Page extract.

--- START ---

There is nothing legally preventing Trump from announcing his bid but he would be subject to stricter fundraising limits and disclosure requirements if he does.
"He should have to adhere to the law in a way that all other candidates do," Jessica Floyd, the president of American Bridge, told The New York Times. "When he says 'I'm going to do it a third time,' that's not flirting. That's more than a toe dip."
Floyd said that Trump's mention of campaign finance laws last year shows the clear intention of evading FEC rules.
"It's not like he doesn't know what he's doing," she said.
Trump spokesman Taylor Budowich said the complaint was "frivolous."
"America is spiraling into disaster because of the Democrats' failures, and instead of reversing course, they are busy filing frivolous complaints that have zero merit," he told the Times.
But campaign finance watchdogs say the FEC should investigate the complaint.
"He's asking his list for money over and over and over again," Jordan Libowitz, a spokesman for Citizens for Ethics and Responsibility in Washington (CREW), told Public Notice. "He raises money for these donors to max out to his leadership PAC, and then they're going in with $0 towards the federal limit for the campaign itself."
Adav Noti, vice president of the Campaign Legal Center, told CNN that "there is a strong argument that, under the law, Trump has triggered candidacy for 2024."
But, "even in the best of circumstances," he added, "the FEC generally doesn't enforce the law at all, and when it does, it is always years after the fact."
The FEC, a bipartisan agency equally divided between three Democrats and three Republicans, has repeatedly deadlocked on investigations as Republican members have repeatedly blocked probes into Trump's campaign and other conservatives.
Though Trump has been the subject of dozens of FEC complaints, the former president has a 43-0 record in FEC cases over the past six years, according to the Daily Beast's Roger Sollenberger. None of the three Republican commissioners have ever voted against Trump, including in 22 cases where the FEC's internal nonpartisan Office of General Counsel found that campaign finance violations had occurred. Last year, a deadlocked FEC dropped its inquiry into whether Trump violated campaign finance laws when he had former attorney Michael Cohen pay adult film actress Stormy Daniels $130,000 in hush money to stay quiet about their alleged affair. Last month, the FEC declined to hold Trump accountable for "soft money" violations to which his campaign had already admitted, according to the AP.
Democratic commissioners have sought to leverage the panel's rules to get courts to force the agency to act. Campaign watchdogs have repeatedly sued the FEC for not doing its job and Democratic commissioners are now blocking the agency from defending itself in court in response to the lawsuits, in hopes that federal courts will enforce campaign laws.
"It is not like I think the courts are automatically going to come to the same decision I would come to," Democratic Commissioner Ellen Weintraub told the Times. "But I think it's got a better shot."
That strategy has seen mixed results thus far.
"Campaign finance laws are routinely ignored and corruption is rampant," Stuart McPhail, senior litigation counsel at CREW, told the Times. "This path is the best in a broken system."
Other FEC critics hope the tactics will prompt Republicans, who have long resisted stricter enforcement of campaign finance rules, to reconsider the way the FEC works.
"If they break it so much that federal courts are intervening," Noti told the Times, "that would seemingly be an intolerable situation to Mitch McConnell."

--- END ---

Exercise instructions.
Return the passage of the article on the FEC complaint against Trump from "Democratic commissioners have" up to and including "enforce campaign laws.", word for word. The listing that comes next has nothing to do with the article.

Information shown.
--- START ---

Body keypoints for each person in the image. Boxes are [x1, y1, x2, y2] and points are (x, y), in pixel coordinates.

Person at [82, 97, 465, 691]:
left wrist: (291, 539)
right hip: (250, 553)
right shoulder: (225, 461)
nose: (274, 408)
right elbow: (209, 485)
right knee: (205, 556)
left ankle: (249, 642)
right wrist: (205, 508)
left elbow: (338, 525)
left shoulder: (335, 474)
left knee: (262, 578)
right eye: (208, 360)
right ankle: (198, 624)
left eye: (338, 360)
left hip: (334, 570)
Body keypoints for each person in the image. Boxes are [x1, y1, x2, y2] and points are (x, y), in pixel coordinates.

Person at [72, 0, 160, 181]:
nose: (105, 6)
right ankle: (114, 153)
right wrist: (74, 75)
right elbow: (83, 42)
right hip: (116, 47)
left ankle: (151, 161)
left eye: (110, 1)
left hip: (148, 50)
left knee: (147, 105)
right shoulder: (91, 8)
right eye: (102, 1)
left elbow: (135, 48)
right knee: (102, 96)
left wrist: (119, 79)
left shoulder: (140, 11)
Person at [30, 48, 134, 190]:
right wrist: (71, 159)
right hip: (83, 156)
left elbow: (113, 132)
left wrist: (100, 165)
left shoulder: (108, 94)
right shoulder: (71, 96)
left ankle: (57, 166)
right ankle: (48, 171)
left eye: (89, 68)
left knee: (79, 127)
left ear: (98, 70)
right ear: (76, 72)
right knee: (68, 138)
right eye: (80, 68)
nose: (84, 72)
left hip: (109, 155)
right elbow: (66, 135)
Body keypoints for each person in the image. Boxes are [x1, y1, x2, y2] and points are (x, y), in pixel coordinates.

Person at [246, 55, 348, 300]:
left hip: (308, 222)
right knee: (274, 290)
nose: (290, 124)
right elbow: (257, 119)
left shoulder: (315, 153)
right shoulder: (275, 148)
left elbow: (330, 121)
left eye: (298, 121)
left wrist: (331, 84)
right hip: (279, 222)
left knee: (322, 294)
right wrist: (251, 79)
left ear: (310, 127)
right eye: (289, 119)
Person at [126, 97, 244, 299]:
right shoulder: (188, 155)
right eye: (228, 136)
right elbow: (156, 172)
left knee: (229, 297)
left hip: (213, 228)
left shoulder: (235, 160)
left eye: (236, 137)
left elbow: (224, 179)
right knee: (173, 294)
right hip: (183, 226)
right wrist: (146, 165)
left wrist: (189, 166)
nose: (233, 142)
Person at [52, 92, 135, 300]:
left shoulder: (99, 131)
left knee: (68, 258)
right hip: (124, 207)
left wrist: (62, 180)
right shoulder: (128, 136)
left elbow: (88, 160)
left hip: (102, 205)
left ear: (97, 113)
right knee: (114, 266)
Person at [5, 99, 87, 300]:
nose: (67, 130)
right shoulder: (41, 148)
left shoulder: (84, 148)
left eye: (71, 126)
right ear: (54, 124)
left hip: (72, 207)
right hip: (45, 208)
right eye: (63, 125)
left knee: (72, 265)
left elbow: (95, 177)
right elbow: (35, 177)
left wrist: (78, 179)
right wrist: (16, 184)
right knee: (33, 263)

--- END ---
--- START ---

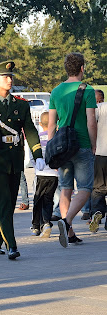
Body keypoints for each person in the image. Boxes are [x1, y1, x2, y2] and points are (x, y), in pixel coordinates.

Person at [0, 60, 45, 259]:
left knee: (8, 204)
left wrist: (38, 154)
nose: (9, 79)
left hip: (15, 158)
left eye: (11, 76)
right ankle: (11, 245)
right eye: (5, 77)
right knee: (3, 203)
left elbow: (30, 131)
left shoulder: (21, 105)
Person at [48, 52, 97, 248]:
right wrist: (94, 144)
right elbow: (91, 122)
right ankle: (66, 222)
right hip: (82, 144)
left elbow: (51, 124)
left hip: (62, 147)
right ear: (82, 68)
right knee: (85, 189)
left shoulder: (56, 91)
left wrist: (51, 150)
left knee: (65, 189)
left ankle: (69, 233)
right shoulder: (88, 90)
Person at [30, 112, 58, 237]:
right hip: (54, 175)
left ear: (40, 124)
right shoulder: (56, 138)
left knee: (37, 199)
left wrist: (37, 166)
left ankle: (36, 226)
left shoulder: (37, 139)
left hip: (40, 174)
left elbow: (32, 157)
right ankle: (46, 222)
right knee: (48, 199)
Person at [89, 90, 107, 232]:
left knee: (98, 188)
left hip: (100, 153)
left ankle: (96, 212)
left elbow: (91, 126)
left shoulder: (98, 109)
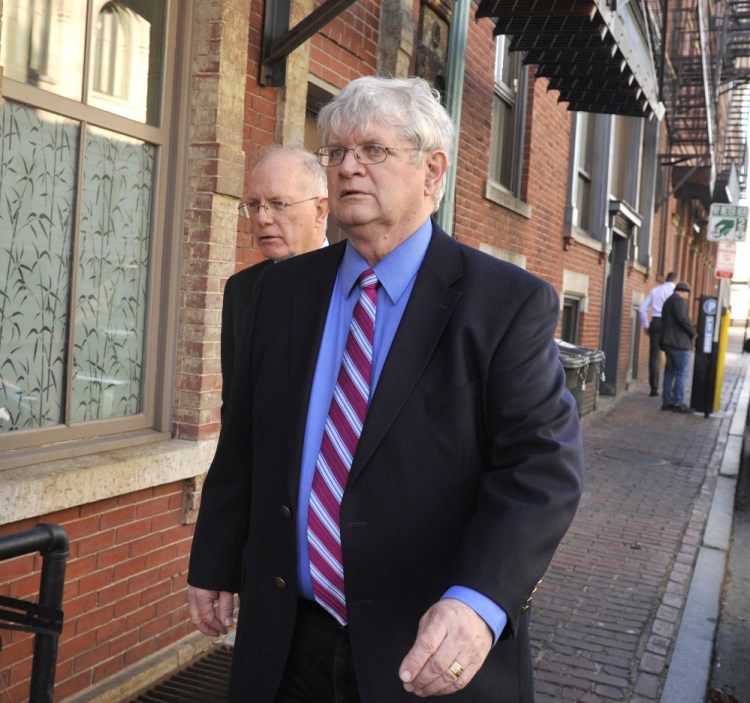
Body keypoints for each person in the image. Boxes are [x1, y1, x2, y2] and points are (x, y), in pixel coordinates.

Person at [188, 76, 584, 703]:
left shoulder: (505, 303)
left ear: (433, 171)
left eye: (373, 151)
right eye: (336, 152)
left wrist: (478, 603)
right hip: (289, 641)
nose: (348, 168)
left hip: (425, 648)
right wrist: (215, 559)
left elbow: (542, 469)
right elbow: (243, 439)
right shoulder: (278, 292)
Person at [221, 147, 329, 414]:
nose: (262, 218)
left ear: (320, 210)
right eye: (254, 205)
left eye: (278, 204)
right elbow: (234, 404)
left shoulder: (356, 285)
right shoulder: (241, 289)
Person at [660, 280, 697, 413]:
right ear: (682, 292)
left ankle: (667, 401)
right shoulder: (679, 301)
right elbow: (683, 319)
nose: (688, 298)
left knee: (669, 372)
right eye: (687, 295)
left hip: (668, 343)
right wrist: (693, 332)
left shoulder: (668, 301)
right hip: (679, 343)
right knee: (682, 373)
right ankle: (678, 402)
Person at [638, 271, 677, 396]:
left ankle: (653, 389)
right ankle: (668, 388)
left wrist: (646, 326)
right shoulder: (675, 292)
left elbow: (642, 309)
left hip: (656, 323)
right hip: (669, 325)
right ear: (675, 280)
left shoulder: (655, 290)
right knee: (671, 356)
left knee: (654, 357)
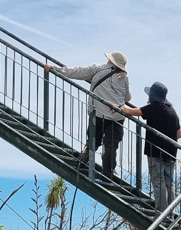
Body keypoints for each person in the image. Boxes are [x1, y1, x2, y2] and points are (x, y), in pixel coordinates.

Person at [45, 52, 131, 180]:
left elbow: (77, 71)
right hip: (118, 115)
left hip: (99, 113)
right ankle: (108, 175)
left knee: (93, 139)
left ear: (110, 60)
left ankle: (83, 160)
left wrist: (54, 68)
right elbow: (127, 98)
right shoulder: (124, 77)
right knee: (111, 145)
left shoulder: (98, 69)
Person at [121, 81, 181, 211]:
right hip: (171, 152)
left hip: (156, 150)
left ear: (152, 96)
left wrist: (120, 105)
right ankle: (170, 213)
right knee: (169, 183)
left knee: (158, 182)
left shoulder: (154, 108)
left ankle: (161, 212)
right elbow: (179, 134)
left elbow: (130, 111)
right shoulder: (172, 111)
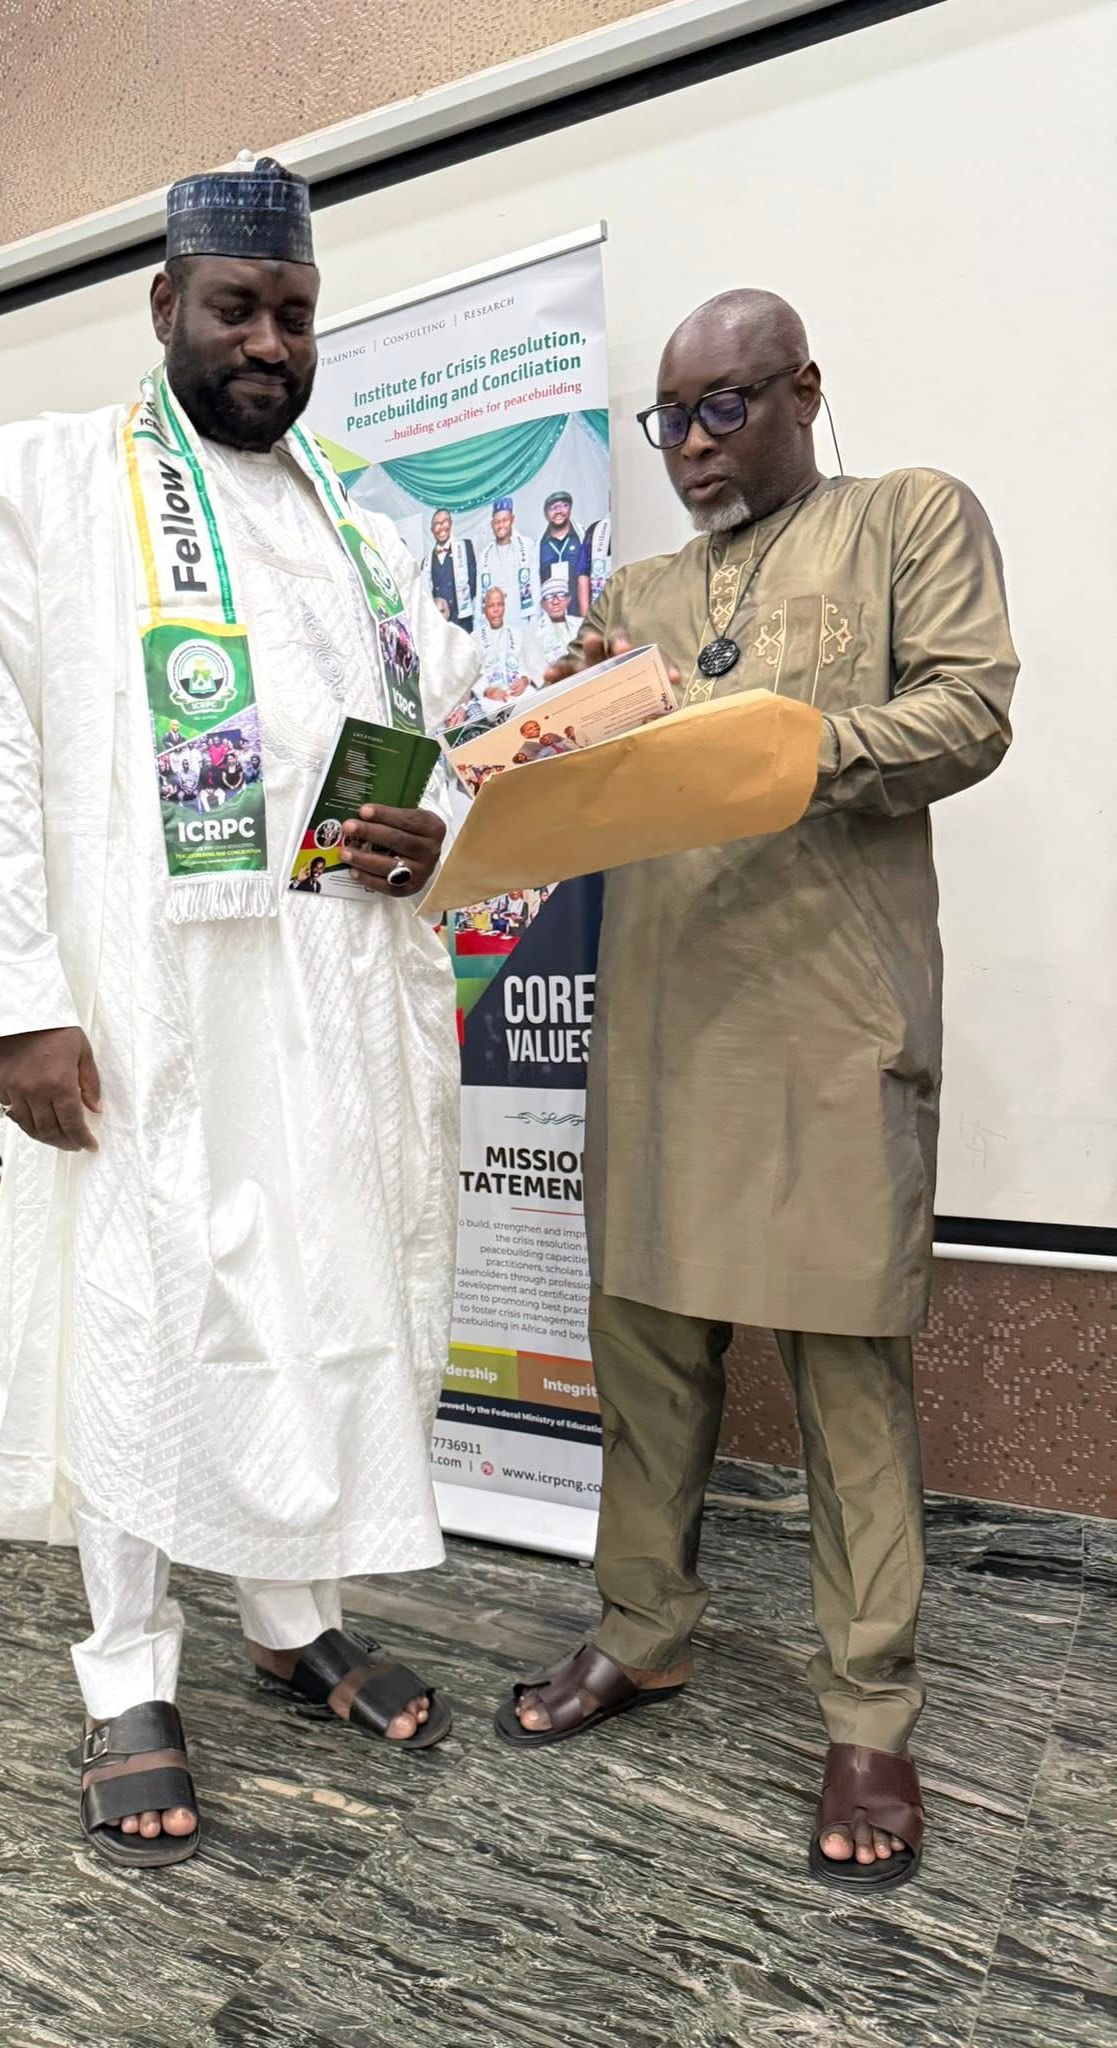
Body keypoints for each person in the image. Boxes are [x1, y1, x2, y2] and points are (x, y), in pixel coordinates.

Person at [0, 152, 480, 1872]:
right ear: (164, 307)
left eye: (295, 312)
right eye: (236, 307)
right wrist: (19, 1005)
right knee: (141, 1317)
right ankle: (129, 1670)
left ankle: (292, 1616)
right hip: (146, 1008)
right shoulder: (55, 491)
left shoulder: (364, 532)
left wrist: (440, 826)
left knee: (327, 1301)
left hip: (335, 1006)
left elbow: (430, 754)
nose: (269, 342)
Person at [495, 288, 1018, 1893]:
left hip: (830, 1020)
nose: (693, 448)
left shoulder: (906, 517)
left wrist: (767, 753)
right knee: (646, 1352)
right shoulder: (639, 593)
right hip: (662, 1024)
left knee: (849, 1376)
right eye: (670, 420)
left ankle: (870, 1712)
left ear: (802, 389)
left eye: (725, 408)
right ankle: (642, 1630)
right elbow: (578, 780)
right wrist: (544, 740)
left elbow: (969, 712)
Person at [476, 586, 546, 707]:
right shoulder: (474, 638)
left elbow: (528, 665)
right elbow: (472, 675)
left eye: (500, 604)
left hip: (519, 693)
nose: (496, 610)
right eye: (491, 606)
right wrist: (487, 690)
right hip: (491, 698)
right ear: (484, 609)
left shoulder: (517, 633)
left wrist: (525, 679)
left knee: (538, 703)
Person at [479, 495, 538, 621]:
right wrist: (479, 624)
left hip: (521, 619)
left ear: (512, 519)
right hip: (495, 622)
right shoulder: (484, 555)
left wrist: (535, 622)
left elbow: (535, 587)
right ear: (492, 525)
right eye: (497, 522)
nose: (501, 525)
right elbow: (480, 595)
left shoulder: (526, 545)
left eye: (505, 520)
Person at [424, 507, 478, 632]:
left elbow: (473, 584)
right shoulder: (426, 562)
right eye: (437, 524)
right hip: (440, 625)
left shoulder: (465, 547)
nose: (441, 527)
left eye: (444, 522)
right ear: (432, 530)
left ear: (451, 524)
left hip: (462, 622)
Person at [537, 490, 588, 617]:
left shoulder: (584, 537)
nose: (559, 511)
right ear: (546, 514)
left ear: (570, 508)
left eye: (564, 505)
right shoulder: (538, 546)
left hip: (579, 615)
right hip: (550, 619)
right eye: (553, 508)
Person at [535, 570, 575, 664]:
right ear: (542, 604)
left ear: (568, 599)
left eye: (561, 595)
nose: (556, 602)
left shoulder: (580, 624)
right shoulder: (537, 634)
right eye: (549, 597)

--- END ---
--- START ---

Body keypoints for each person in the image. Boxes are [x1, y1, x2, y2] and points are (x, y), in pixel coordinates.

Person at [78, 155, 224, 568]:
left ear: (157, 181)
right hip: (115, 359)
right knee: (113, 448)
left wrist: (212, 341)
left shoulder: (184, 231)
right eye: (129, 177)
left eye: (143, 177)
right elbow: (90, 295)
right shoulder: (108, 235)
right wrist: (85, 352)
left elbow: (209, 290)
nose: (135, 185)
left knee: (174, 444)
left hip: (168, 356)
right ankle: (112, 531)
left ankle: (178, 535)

--- END ---

Written response.
Democratic commissioners have sought to leverage the panel's rules to get courts to force the agency to act. Campaign watchdogs have repeatedly sued the FEC for not doing its job and Democratic commissioners are now blocking the agency from defending itself in court in response to the lawsuits, in hopes that federal courts will enforce campaign laws.